What needs to be done: Type out the whole listing again exactly, pictures omitted.

Records shown:

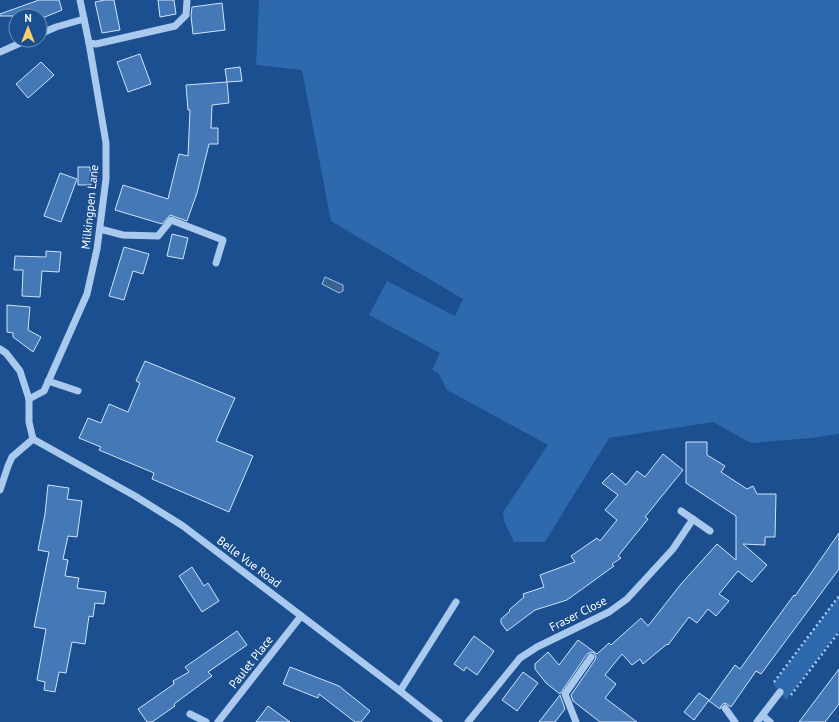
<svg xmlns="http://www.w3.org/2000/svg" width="839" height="722" font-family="'PT Sans',sans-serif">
<rect width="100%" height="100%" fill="#1b4f8f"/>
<g fill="#2e69ad">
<path d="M259 0H839V434L811 438 751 443 713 422 609 438 545 542H514L504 521 503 512 548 445 447 390 439 374 432 370 440 353 369 315 387 281 455 316 463 299 331 221 302 70 256 65Z"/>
<path d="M839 596V631L786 700 773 684Z"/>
</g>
<path fill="#3c6290" stroke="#9cc4f0" d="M325 277 343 285V291L339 293 322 284Z"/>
<g fill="#4478b7" stroke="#cfe3fa">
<path d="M39 0H59L62 10 40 19V16H0V14Z"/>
<path d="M105 0H114L120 30 102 33 95 2Z"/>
<path d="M158 0H174L176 14 160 17Z"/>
<path d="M222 3 225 30 193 34 191 16 192 7Z"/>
<path d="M140 54 151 84 128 92 117 62Z"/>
<path d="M41 62 54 75 28 98 16 84Z"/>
<path d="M240 67 242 81 227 82 229 103 212 105 211 128H218V144H209L197 193 187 221 170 215 162 224 115 210 123 185 168 199 179 154 188 156 190 110H188L186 85 227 82 225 69Z"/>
<path d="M78 167H90L91 185H78Z"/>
<path d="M60 173 77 179 61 222 44 216Z"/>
<path d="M172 234 188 238 183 259 167 256Z"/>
<path d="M124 247 149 254 143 274 133 271 124 300 109 296Z"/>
<path d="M46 251 61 252 59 272 42 271 40 297 22 296 23 270H14L15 256 46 257Z"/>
<path d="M7 305 30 307 28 330 41 337 33 352 13 337V333L7 332Z"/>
<path d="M145 361 235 398 216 441 253 456 229 512 152 479 154 473 99 450 101 447 79 438 88 418 101 423 109 404 128 412 140 383 136 381Z"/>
<path d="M686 442H707V455L725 466 721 472 747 489 753 486 757 494H776L775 537H765V545L743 544 767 565 752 582 738 571 719 594 729 601 716 616 708 609 697 623 689 617 668 645 667 644 643 664 640 659 632 665 622 654 605 675 616 684 605 698 637 722H600L573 701 571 695 595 660 596 657 594 653 591 652 587 654 560 694 546 683 535 669V664L548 652 559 665 578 640 597 654 609 643 611 645 641 618 648 626 681 584 717 544 736 560V516L686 483Z"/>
<path d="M663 454 683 470 645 517 648 519 618 556 621 558 612 564 614 566 567 600 535 610 507 631 501 623V619L510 611 509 610 524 597 523 594 544 587 540 575 575 562 571 556 597 538 600 541 617 520 605 510 618 495 602 483 612 473 626 485 637 471 645 477Z"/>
<path d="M48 485 69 488 67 499 82 501 77 537 68 536 63 559 68 560 65 576 79 578 77 588 106 592 104 604 95 603 93 617 89 616 85 644 72 642 66 673 59 672 55 692 44 690 45 682 37 680 46 629 34 627 49 552 38 550 45 514Z"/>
<path d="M839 533V569L761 674 756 671 731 707 727 704 724 703 721 706 720 709 709 701 735 665 740 669 794 595 795 596Z"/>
<path d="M192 567 204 586 208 583 219 601 202 612 179 576Z"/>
<path d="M237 631 247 645 208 672 212 676 174 704 175 706 152 722H147L138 709 174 684 173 681 189 672 185 667Z"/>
<path d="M474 636 494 651 477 675 466 667 464 671 454 664Z"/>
<path d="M290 667 339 686 370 711 361 722H355L319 694 318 698 283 684Z"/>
<path d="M839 669V704L825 722H799Z"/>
<path d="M523 672 538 683 517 711 502 700Z"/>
<path d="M699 693 709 700 694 720 684 712Z"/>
<path d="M560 695 565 709 555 722H539Z"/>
<path d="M268 706 290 722H256Z"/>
</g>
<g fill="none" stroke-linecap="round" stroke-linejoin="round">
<g stroke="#a9c9ee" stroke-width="2.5" stroke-dasharray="2 3" stroke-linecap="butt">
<path d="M774 682 839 596"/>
<path d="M791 695 839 632"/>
</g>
<g stroke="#a9c9ee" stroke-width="7">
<path d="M40 34 56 27 84 19"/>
<path d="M89 43 96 44 175 26 186 15 187 1"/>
<path d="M0 52 27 40"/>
<path d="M100 229 123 235 158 236 171 220 223 240 216 263"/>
<path d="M0 349 6 353 20 371 29 399V422L33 439"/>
<path d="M48 381 78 391"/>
<path d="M29 399 44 391 87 294 97 249 106 179V143L89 43 80 0"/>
<path d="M33 439 135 496 183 526 400 691 439 722"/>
<path d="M0 490 8 466 12 457 33 439"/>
<path d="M681 511 710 531"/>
<path d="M400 691 456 602"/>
<path d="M725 708 735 722"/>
<path d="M190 714 206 722"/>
<path d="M763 716 770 722"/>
<path d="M218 722 301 616"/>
<path d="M468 722 520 658 537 647 609 612 627 599 673 549 693 519"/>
<path d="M576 722 565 694 591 657"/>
<path d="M757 722 780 692"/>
</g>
</g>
<g text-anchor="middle" stroke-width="3" stroke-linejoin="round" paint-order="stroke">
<g font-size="12" fill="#fff" stroke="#1b4f8f">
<text transform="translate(90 207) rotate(-84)" y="4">Milkingpen Lane</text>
<text transform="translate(249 562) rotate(37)" y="4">Belle Vue Road</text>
<text transform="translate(578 614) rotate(-27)" y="4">Fraser Close</text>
<text transform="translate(251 662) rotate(-52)" y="4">Paulet Place</text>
</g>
</g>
<g transform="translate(28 28)"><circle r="19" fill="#1b4f8f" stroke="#7695bc"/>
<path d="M0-3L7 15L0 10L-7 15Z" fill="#ffd166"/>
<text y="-6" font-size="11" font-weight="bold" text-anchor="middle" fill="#ffffff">N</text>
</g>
</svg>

Response below:
<svg xmlns="http://www.w3.org/2000/svg" width="839" height="722" font-family="'PT Sans',sans-serif">
<rect width="100%" height="100%" fill="#1b4f8f"/>
<g fill="#2e69ad">
<path d="M259 0H839V434L811 438 751 443 713 422 609 438 545 542H514L504 521 503 512 548 445 447 390 439 374 432 370 440 353 369 315 387 281 455 316 463 299 331 221 302 70 256 65Z"/>
<path d="M839 596V631L786 700 773 684Z"/>
</g>
<path fill="#3c6290" stroke="#9cc4f0" d="M325 277 343 285V291L339 293 322 284Z"/>
<g fill="#4478b7" stroke="#cfe3fa">
<path d="M39 0H59L62 10 40 19V16H0V14Z"/>
<path d="M105 0H114L120 30 102 33 95 2Z"/>
<path d="M158 0H174L176 14 160 17Z"/>
<path d="M222 3 225 30 193 34 191 16 192 7Z"/>
<path d="M140 54 151 84 128 92 117 62Z"/>
<path d="M41 62 54 75 28 98 16 84Z"/>
<path d="M240 67 242 81 227 82 229 103 212 105 211 128H218V144H209L197 193 187 221 170 215 162 224 115 210 123 185 168 199 179 154 188 156 190 110H188L186 85 227 82 225 69Z"/>
<path d="M78 167H90L91 185H78Z"/>
<path d="M60 173 77 179 61 222 44 216Z"/>
<path d="M172 234 188 238 183 259 167 256Z"/>
<path d="M124 247 149 254 143 274 133 271 124 300 109 296Z"/>
<path d="M46 251 61 252 59 272 42 271 40 297 22 296 23 270H14L15 256 46 257Z"/>
<path d="M7 305 30 307 28 330 41 337 33 352 13 337V333L7 332Z"/>
<path d="M145 361 235 398 216 441 253 456 229 512 152 479 154 473 99 450 101 447 79 438 88 418 101 423 109 404 128 412 140 383 136 381Z"/>
<path d="M686 442H707V455L725 466 721 472 747 489 753 486 757 494H776L775 537H765V545L743 544 767 565 752 582 738 571 719 594 729 601 716 616 708 609 697 623 689 617 668 645 667 644 643 664 640 659 632 665 622 654 605 675 616 684 605 698 637 722H600L573 701 571 695 595 660 596 657 594 653 591 652 587 654 560 694 546 683 535 669V664L548 652 559 665 578 640 597 654 609 643 611 645 641 618 648 626 681 584 717 544 736 560V516L686 483Z"/>
<path d="M663 454 683 470 645 517 648 519 618 556 621 558 612 564 614 566 567 600 535 610 507 631 501 623V619L510 611 509 610 524 597 523 594 544 587 540 575 575 562 571 556 597 538 600 541 617 520 605 510 618 495 602 483 612 473 626 485 637 471 645 477Z"/>
<path d="M48 485 69 488 67 499 82 501 77 537 68 536 63 559 68 560 65 576 79 578 77 588 106 592 104 604 95 603 93 617 89 616 85 644 72 642 66 673 59 672 55 692 44 690 45 682 37 680 46 629 34 627 49 552 38 550 45 514Z"/>
<path d="M839 533V569L761 674 756 671 731 707 727 704 724 703 721 706 720 709 709 701 735 665 740 669 794 595 795 596Z"/>
<path d="M192 567 204 586 208 583 219 601 202 612 179 576Z"/>
<path d="M237 631 247 645 208 672 212 676 174 704 175 706 152 722H147L138 709 174 684 173 681 189 672 185 667Z"/>
<path d="M474 636 494 651 477 675 466 667 464 671 454 664Z"/>
<path d="M290 667 339 686 370 711 361 722H355L319 694 318 698 283 684Z"/>
<path d="M839 669V704L825 722H799Z"/>
<path d="M523 672 538 683 517 711 502 700Z"/>
<path d="M699 693 709 700 694 720 684 712Z"/>
<path d="M560 695 565 709 555 722H539Z"/>
<path d="M268 706 290 722H256Z"/>
</g>
<g fill="none" stroke-linecap="round" stroke-linejoin="round">
<g stroke="#a9c9ee" stroke-width="2.5" stroke-dasharray="2 3" stroke-linecap="butt">
<path d="M774 682 839 596"/>
<path d="M791 695 839 632"/>
</g>
<g stroke="#a9c9ee" stroke-width="7">
<path d="M40 34 56 27 84 19"/>
<path d="M89 43 96 44 175 26 186 15 187 1"/>
<path d="M0 52 27 40"/>
<path d="M100 229 123 235 158 236 171 220 223 240 216 263"/>
<path d="M0 349 6 353 20 371 29 399V422L33 439"/>
<path d="M48 381 78 391"/>
<path d="M29 399 44 391 87 294 97 249 106 179V143L89 43 80 0"/>
<path d="M33 439 135 496 183 526 400 691 439 722"/>
<path d="M0 490 8 466 12 457 33 439"/>
<path d="M681 511 710 531"/>
<path d="M400 691 456 602"/>
<path d="M725 708 735 722"/>
<path d="M190 714 206 722"/>
<path d="M763 716 770 722"/>
<path d="M218 722 301 616"/>
<path d="M468 722 520 658 537 647 609 612 627 599 673 549 693 519"/>
<path d="M576 722 565 694 591 657"/>
<path d="M757 722 780 692"/>
</g>
</g>
<g text-anchor="middle" stroke-width="3" stroke-linejoin="round" paint-order="stroke">
<g font-size="12" fill="#fff" stroke="#1b4f8f">
<text transform="translate(90 207) rotate(-84)" y="4">Milkingpen Lane</text>
<text transform="translate(249 562) rotate(37)" y="4">Belle Vue Road</text>
<text transform="translate(578 614) rotate(-27)" y="4">Fraser Close</text>
<text transform="translate(251 662) rotate(-52)" y="4">Paulet Place</text>
</g>
</g>
<g transform="translate(28 28)"><circle r="19" fill="#1b4f8f" stroke="#7695bc"/>
<path d="M0-3L7 15L0 10L-7 15Z" fill="#ffd166"/>
<text y="-6" font-size="11" font-weight="bold" text-anchor="middle" fill="#ffffff">N</text>
</g>
</svg>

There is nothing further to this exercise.